Regard du traducteur

Clemens Setz fait partie de ces auteurs et autrices d’Autriche qui dérangent parce qu’ils révèlent sur un mode à la fois drôle et violent les mesquineries, les bassesses et les pulsions sordides sous-jacentes dans les rapports sociaux. Setz est aussi un grand inventeur de fables, plus loufoques et plus surprenantes les unes que les autres, bien que situées dans un univers en apparence quotidien. Son écriture est efficace, rythmée, déroulant une dramaturgie complexe où rien n’est laissé au hasard. Les dialogues sont vifs et pleins d’esprit, les personnages, qui semblent empruntés à une galerie de tableaux de la société contemporaine, présentent pourtant des divergences qui les rendent étranges, étonnants et soulèvent à la fois notre répulsion et notre curiosité. S’ils nous intéressent, c’est parce qu’ils nous dérangent profondément. Nations Unies n’est pas une pièce sur la maltraitance infantile, dans le sens où elle chercherait à la dénoncer – le trafic qui s’organise aux dépens de Martina est absolument injustifiable, l’indignation qu’il suscite est univoque. Ce qui rend la pièce grinçante, en revanche, c’est de voir toutes les stratégies qu’inventent les personnages pour s’arranger avec la réalité : Oskar cache son commerce hideux derrière des principes esthétiques bon marché, Karin donne à ses ambitions les apparences de convictions féministes et Anton, pour qui refouler devient de plus en plus difficile, se réfugie dans le discours, parlant pour faire taire sa conscience.
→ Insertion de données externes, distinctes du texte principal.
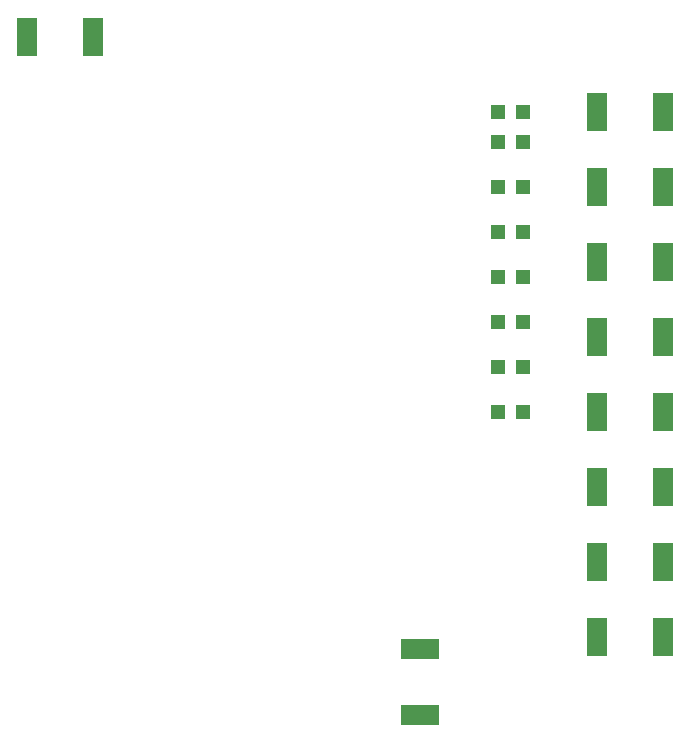
<source format=gtp>
G75*
%MOIN*%
%OFA0B0*%
%FSLAX25Y25*%
%IPPOS*%
%LPD*%
%AMOC8*
5,1,8,0,0,1.08239X$1,22.5*
%
%ADD10R,0.04724X0.04724*%
%ADD11R,0.07087X0.12598*%
%ADD12R,0.12598X0.07087*%
D10*
X0241866Y0136000D03*
X0250134Y0136000D03*
X0250134Y0151000D03*
X0241866Y0151000D03*
X0241866Y0166000D03*
X0250134Y0166000D03*
X0250134Y0181000D03*
X0241866Y0181000D03*
X0241866Y0196000D03*
X0250134Y0196000D03*
X0250134Y0211000D03*
X0241866Y0211000D03*
X0241866Y0226000D03*
X0250134Y0226000D03*
X0250134Y0236000D03*
X0241866Y0236000D03*
D11*
X0274976Y0236000D03*
X0297024Y0236000D03*
X0297024Y0211000D03*
X0274976Y0211000D03*
X0274976Y0186000D03*
X0297024Y0186000D03*
X0297024Y0161000D03*
X0274976Y0161000D03*
X0274976Y0136000D03*
X0297024Y0136000D03*
X0297024Y0111000D03*
X0274976Y0111000D03*
X0274976Y0086000D03*
X0297024Y0086000D03*
X0297024Y0061000D03*
X0274976Y0061000D03*
X0107024Y0261000D03*
X0084976Y0261000D03*
D12*
X0216000Y0034976D03*
X0216000Y0057024D03*
M02*

</source>
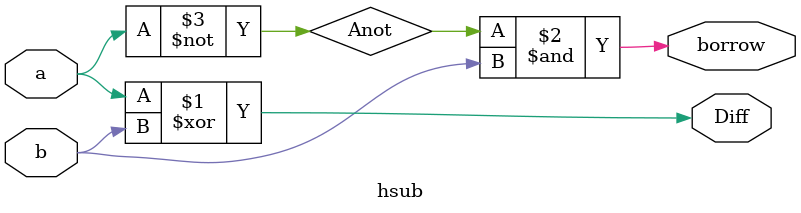
<source format=v>
module fsub(output Do, bo, input A, B, C);
  wire x, y, z;
  hsub hsub1(.Diff(x),.borrow(y),.a(A),.b(B));
  hsub hsub2(.Diff(Do),.borrow(z),.a(x),.b(C));
  or(bo,y,z);
endmodule
module hsub(output Diff, borrow, input a, b);
  xor(Diff,a,b);
  not(Anot,a);
  and(borrow,Anot,b);
endmodule

</source>
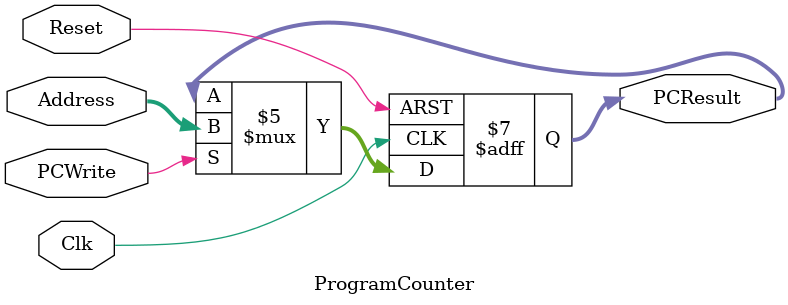
<source format=v>
`timescale 1ns / 1ps


module ProgramCounter(Address, PCResult, Reset, Clk, PCWrite);

	input [31:0] Address;
	input Reset, Clk, PCWrite;
    output reg [31:0] PCResult;
    
	initial begin
	   PCResult <= 0;
	end

    //remember to use NONblocking statements, since this is SEQUENTIAL LOGIC
    //SEQUENTIAL b/c a state is stored and updated according to a clock!!!
    //update only at posedge 
   
    
    always @(posedge Clk, posedge Reset)begin
        if (Reset == 1)begin  
            PCResult <= 32'd0;
        end
        else if (PCWrite == 1) begin //only update if PCwrite 
            PCResult <= Address;
        end         
        
    end
  
endmodule

</source>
L’une de ses digressions nous donne peut-être un indice du projet de cette écriture : que se passerait-il si quelqu’un nous forçait à modifier notre perception de la lune ? Nous y faisait voir une forme obscène, « dégueulasse », dont on ne pourrait ensuite plus se défaire ? Setz semble bien se donner pour tâche de coller un visage étrange, plus repoussant, à une réalité devenue trop familière.